Ten ‘Nah Yos’ Required to Extricate Mennonite Man from Conversation


Mr. Bergen was eager to get home and watch the last period of the Jats game after Bible study this week, but, no matter how many times he said “nah yo, dan,” he just couldn’t vacate the conversation.

“Usually it just take three or four ‘nah yos’ but Mr. Loewen just kept yammering on and on about the price of hogs,” explained Mr. Bergen. “I gave him all the cues. I paused, I yawned, I interjected ‘nah yo’ on numerous occasions, but he always found one more thing to talk about!”

Mr. Loewen kept Mr. Bergen at the door long after Mr. Bergen had already put on his coat and shoes.

“He didn’t even seem to care that he was letting all the hot air out,” said Mr. Bergen. “If half a dozen nah yos doesn’t do it, nothing will!”

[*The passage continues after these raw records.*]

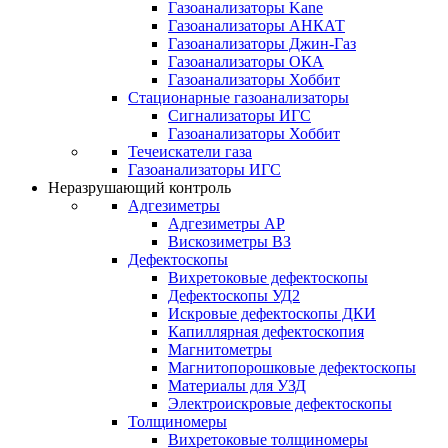
Газоанализаторы Kane
Газоанализаторы АНКАТ
Газоанализаторы Джин-Газ
Газоанализаторы ОКА
Газоанализаторы Хоббит
Стационарные газоанализаторы
Сигнализаторы ИГС
Газоанализаторы Хоббит
Течеискатели газа
Газоанализаторы ИГС
Неразрушающий контроль
Адгезиметры
Адгезиметры АР
Вискозиметры ВЗ
Дефектоскопы
Вихретоковые дефектоскопы
Дефектоскопы УД2
Искровые дефектоскопы ДКИ
Капиллярная дефектоскопия
Магнитометры
Магнитопорошковые дефектоскопы
Материалы для УЗД
Электроискровые дефектоскопы
Толщиномеры
Вихретоковые толщиномеры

Finally, after the tenth ‘nah yo’ Mr. Bergen just made a dash for his car, with Mr. Loewen barreling behind him and yelling something about weanlings.

“Nah yo, nah yo, nah yo!” yelled Mr. Bergen before slamming the car door in Mr. Loewen’s face.

Mr. Bergen managed to make it home for the last five minutes of the game, and Mr. Loewen was ticketed and fined three hundred dollars and five demerits for failure to yield at a ‘nah yo’.